***** MATERIAL PROVIDED

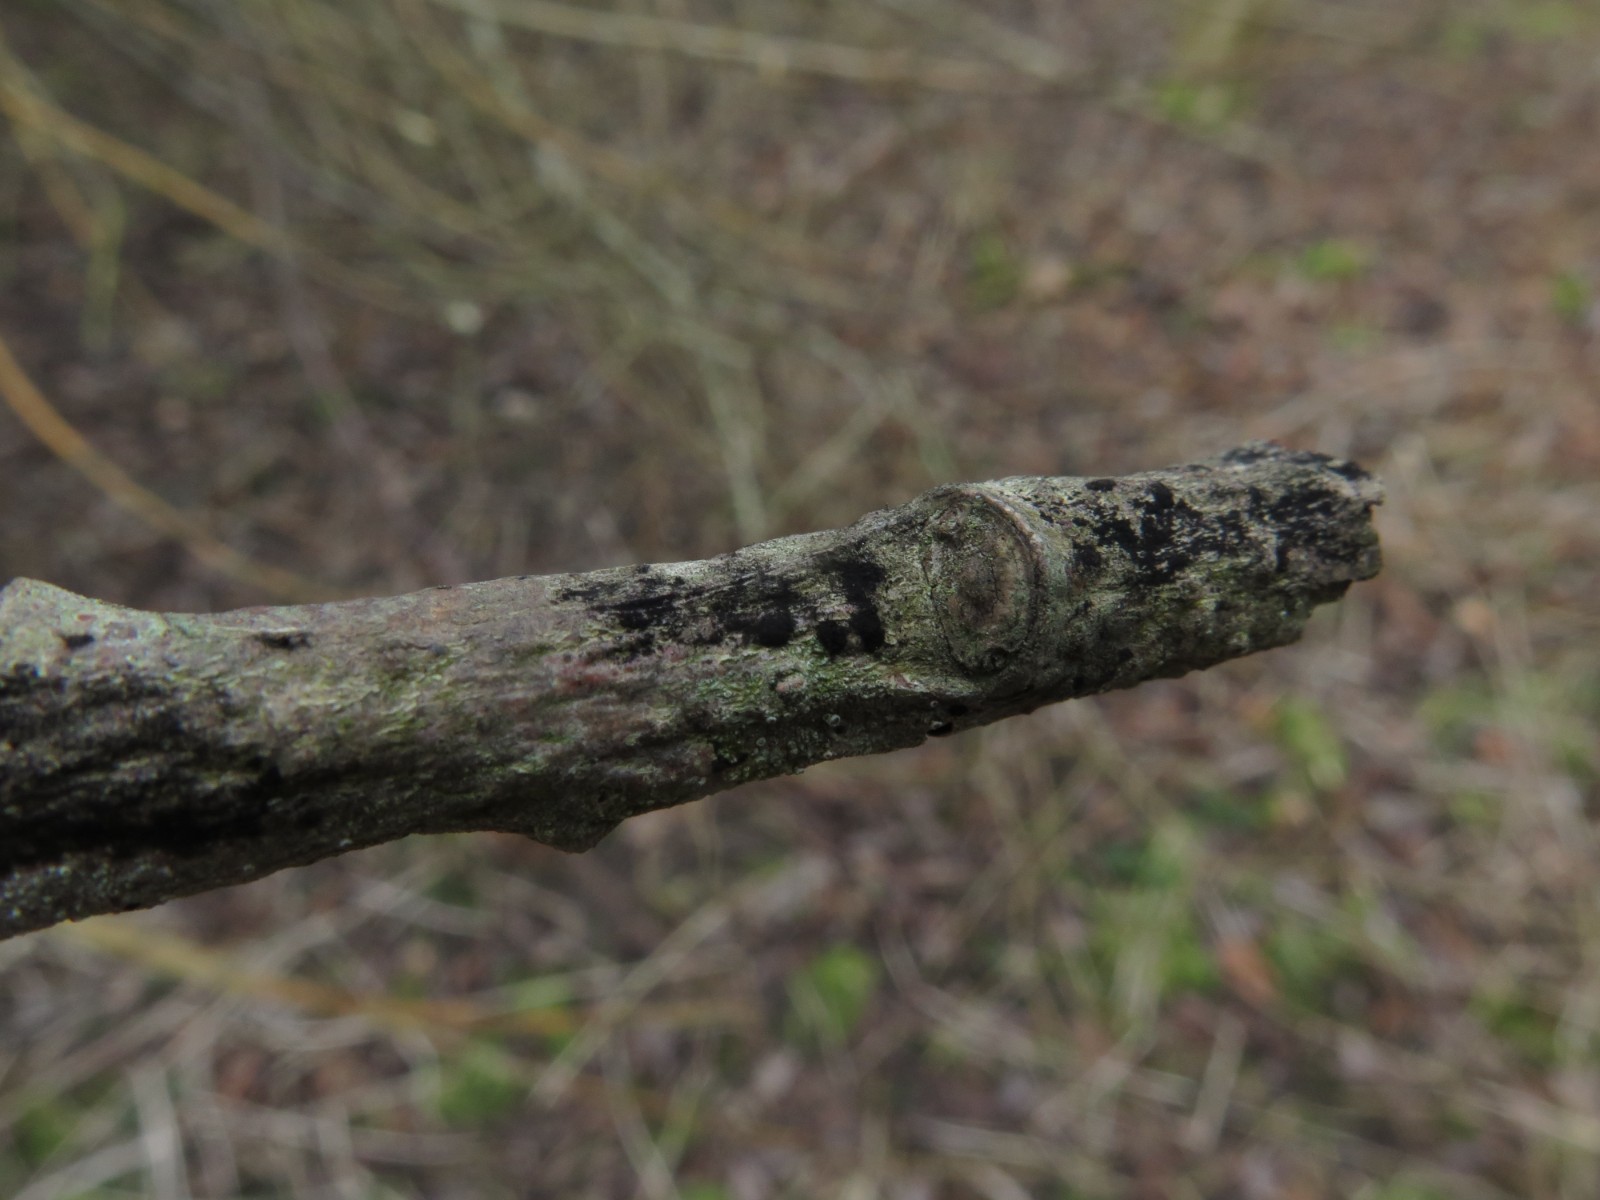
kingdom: Fungi
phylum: Ascomycota
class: Leotiomycetes
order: Helotiales
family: Mollisiaceae
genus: Trimmatostroma
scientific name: Trimmatostroma betulinum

**********

WORK TO BE COMPLETED: Rewrite these lines with "scientific name" changed to "species" and everything else left as it is. Leave the pictures out of your answer.

EXERCISE RESPONSE:
kingdom: Fungi
phylum: Ascomycota
class: Leotiomycetes
order: Helotiales
family: Mollisiaceae
genus: Trimmatostroma
species: Trimmatostroma betulinum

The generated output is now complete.